# proof that a empty set is bounded

• Sep 17th 2009, 09:02 AM
jmheaney
proof that a empty set is bounded
prove/ disprove that every non empty subset of Q that is bounded above has a supremum in Q
• Sep 17th 2009, 09:27 AM
Plato
Quote:

Originally Posted by jmheaney
prove/ disprove that every non empty subset of Q that is bounded above has a supremum in Q

Consider the set: $\left\{ {x \in \mathbb{Q}^ + :x^2 < 2} \right\}$.
• Sep 17th 2009, 09:31 AM
HallsofIvy
Quote:

Originally Posted by jmheaney
prove/ disprove that every non empty subset of Q that is bounded above has a supremum in Q

??? You titled this "proof that an empty set is bounded"! This has nothing to do with the empty set!

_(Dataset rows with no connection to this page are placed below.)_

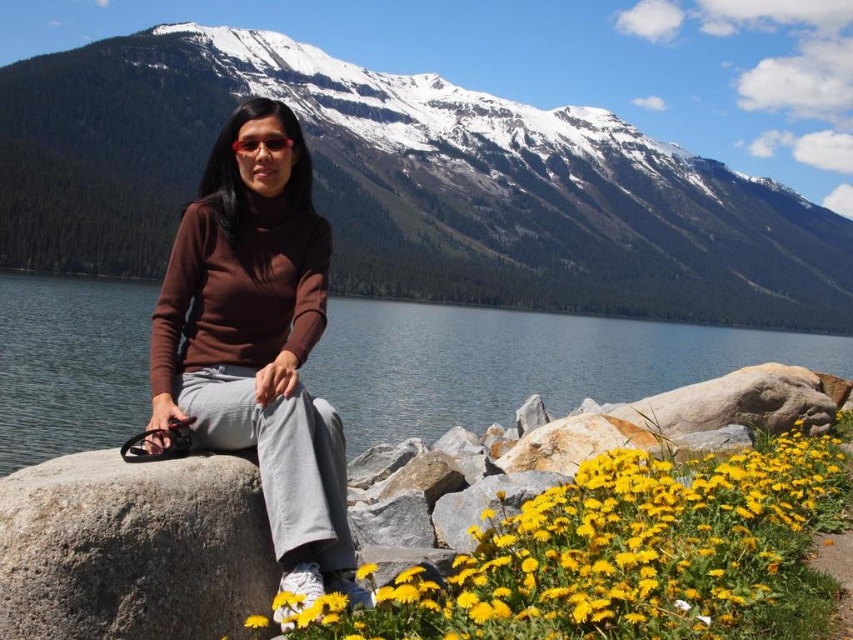
Does matte brown sweater at center have a greater width compared to brown matte sweater at center?

Indeed, matte brown sweater at center has a greater width compared to brown matte sweater at center.

Between matte brown sweater at center and brown matte sweater at center, which one has less height?

Standing shorter between the two is matte brown sweater at center.

Is point (62, 428) farther from camera compared to point (265, 374)?

Yes.

Identify the location of matte brown sweater at center. (518, 364).

Based on the photo, can you confirm if matte brown sweater at center is bigger than gray rough boulder at lower left?

Yes.

Between matte brown sweater at center and gray rough boulder at lower left, which one appears on the right side from the viewer's perspective?

From the viewer's perspective, matte brown sweater at center appears more on the right side.

Who is more forward, (476, 321) or (183, 554)?

Point (183, 554) is in front.

Identify the location of matte brown sweater at center. (518, 364).

Can you confirm if yellow matte flower at lower right is positioned above gray rough boulder at lower left?

No, yellow matte flower at lower right is not above gray rough boulder at lower left.

Does yellow matte flower at lower right have a lesser width compared to gray rough boulder at lower left?

No, yellow matte flower at lower right is not thinner than gray rough boulder at lower left.

Where is `yellow matte flower at lower right`? The height and width of the screenshot is (640, 853). yellow matte flower at lower right is located at coordinates (634, 556).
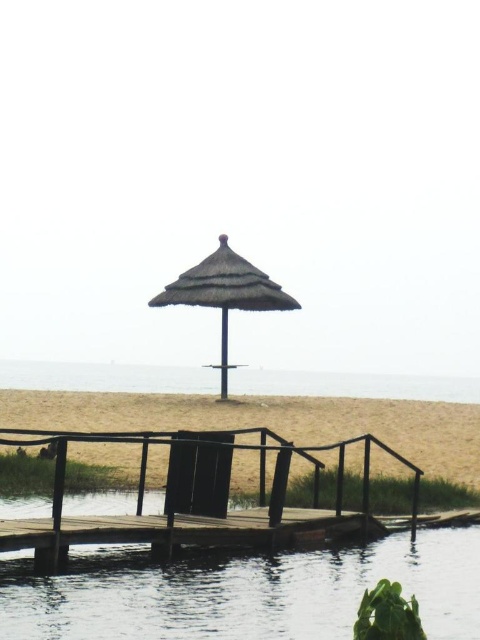
Question: Which object is positioned closest to the brown woven pole at center?

Choices:
 (A) clear water at center
 (B) transparent water at dock center
 (C) black woven beach chair at center

Answer: (A)

Question: Is black woven beach chair at center wider than brown woven pole at center?

Choices:
 (A) yes
 (B) no

Answer: (A)

Question: Estimate the real-world distances between objects in this image. Which object is farther from the beige sand beach at lower center?

Choices:
 (A) transparent water at dock center
 (B) black woven beach chair at center
 (C) brown woven pole at center
 (D) clear water at center

Answer: (A)

Question: Is transparent water at dock center smaller than thatched straw umbrella at center?

Choices:
 (A) no
 (B) yes

Answer: (B)

Question: Is transparent water at dock center below black woven beach chair at center?

Choices:
 (A) yes
 (B) no

Answer: (A)

Question: Which of the following is the farthest from the observer?

Choices:
 (A) brown woven pole at center
 (B) black woven beach chair at center
 (C) transparent water at dock center
 (D) thatched straw umbrella at center

Answer: (A)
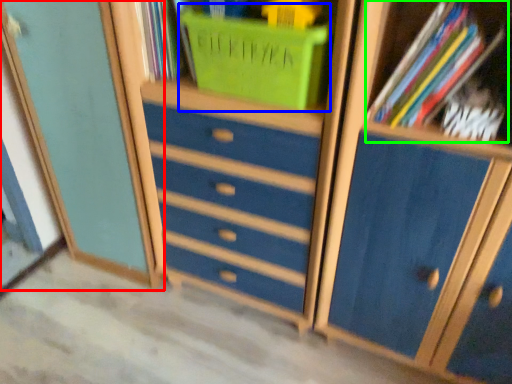
Question: Considering the real-world distances, which object is closest to cupboard (highlighted by a red box)? basket (highlighted by a blue box) or book (highlighted by a green box).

Since that is false, a counter-example suffices. Let A= {3, 3.1, 3.14, 3.141, 3.1415, 3.14159, ...} where each number in the sequence is $\pi$ to one more decimal place. Since the real numbers are "complete", this statement is true for R- there is a supremum in R. If this set had a supremum in Q, it would have to be the same as the supremum in R. What is the supremum of this set (in R). Is that a rational number?